Au final, c'est comme ça que je l'ai ressenti au début de la pratique : on aspire à ne pas pratiquer que pour soi, donc aux voeux de bodhissatva, à manifester l'esprit d'éveil.
Donc : souhaiter sauver tous les ètres (dont soi-même!), surmonter les passions attachements, expérimenter tous les enseignements sous toutes formes (franchir toutes les portes du dharma), et au final, réaliser la Voie du Bouddha.
C'est en tous cas les quatre voeux du bodhisattva dans le zen, et qui doivent se trouver partout.

Au final, cela peut signifier que la Voie du Bodhisattva n'est pas séparée de la Voie du Bouddha (mais pour moi c'est un faux problème, il est évident que les deux sont une façon de dire la même voie).
Donc c'est toujours la question de la non dualité : l'esprit d'éveil (bodaishin-bodhicitta), est à la fois une aspiration, et/ou un engagement.
Mais dans une voie non graduelle comme le zen, on ne considère pas l'aspiration comme autre que manifestation du Bouddha en nous....pratique et réalisation ne sont pas séparées.
alors que d'autres disent les choses de façon graduelle.
Mais pour moi, l'aspiration n'est pas séparée du but....au final la réalisation rend inutile l'esprit d'éveil...mais alors il est remanifesté, pour tous les êtres : si on ne pratique plus pour soi, on pratique pour autrui, pour le monde.
En fait, pratiquer en revenant à soi, nous renvoie aux autres...on ne peut pratiquer pour soi-même seul....on ne peut quelque part pratiquer seulement pour soi, c'est un non sens dans la Voie...tout comme est un non sens de se croire séparé de l'éveil, sinon cela voudrait signifier que l'on ne peut s'affranchir de la souffrance.
L'esprit d'éveil, c'est comme allumer le feu sous la casserole : on sait cuisiner, on sait même cultiver ses légumes, on sait les servir, mais quoi que ce soit qu'on maitrise, et qu'on ait accompli, on devra toujours rallumer le feu pour cuire le plat, pour pouvoir le manger et le partager avec d'autres...sinon c'est pas très bon!
ted

longchen2 a écrit : Comment développer la bodhichitta ?
Est-ce réciter la prière de la bodhicitta (j’en ai une de mon côté mais elle ne me parle pas tant que cela, il faudrait peut être que je me procure un commentaire de cette prière s’il existe).
...
Est-ce que cela suppose des actions à faire, certaines pensées à cultiver ?
Mais il y a le détachement aussi, le non agir, alors comment faire ?
Excellente question qu'on finit par se poser un jour où l'autre...
Comment concilier ce but, clair et bien défini, qui est d'aider tous les êtres... avec cette nécessité d'ouverture, d'acceptation, de non-saisie de ce qui se présente ?
La réponse c'est sans doute d'agir sans rien attendre en retour ? Pas d'attente = pas d'attachement.

Mais dans ce cas, quel est le moteur de l'action ? Bé, c'est pas nous.
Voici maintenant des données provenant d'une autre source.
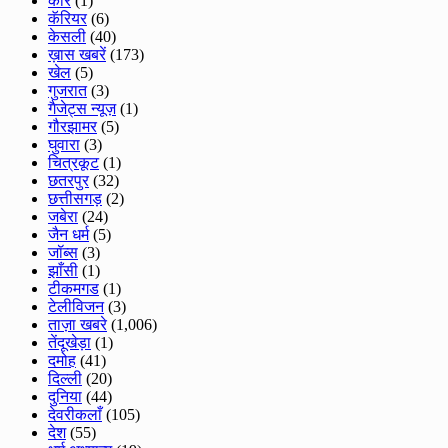
कार
(1)
कॅरियर
(6)
केसली
(40)
ख़ास खबरें
(173)
खेल
(5)
गुजरात
(3)
गैजेट्स न्यूज़
(1)
गौरझामर
(5)
घुवारा
(3)
चित्रकूट
(1)
छतरपुर
(32)
छत्तीसगड़
(2)
जबेरा
(24)
जैन धर्म
(5)
जॉब्स
(3)
झाँसी
(1)
टीकमगड
(1)
टेलीविजन
(3)
ताज़ा खबरे
(1,006)
तेंदूखेड़ा
(1)
दमोह
(41)
दिल्ली
(20)
दुनिया
(44)
देवरीकलाँ
(105)
देश
(55)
L'action "juste" remonte des tréfonds. Elle est l'expression de la Bodhicitta Absolue.

Mais alors, l'action juste serait "bonne" par nature ? hé, hé.. philosophiquement intéressant. :)

Mais je ne pense pas que cela soit de la bonté. C'est plutôt une impulsion de "mise en harmonie". Or, cette harmonie ne peut s'épanouir sur les écueils de la souffrance. Cette souffrance omniprésente doit donc disparaître pour que le Calme et la Paix puisse régner entre tous les êtres.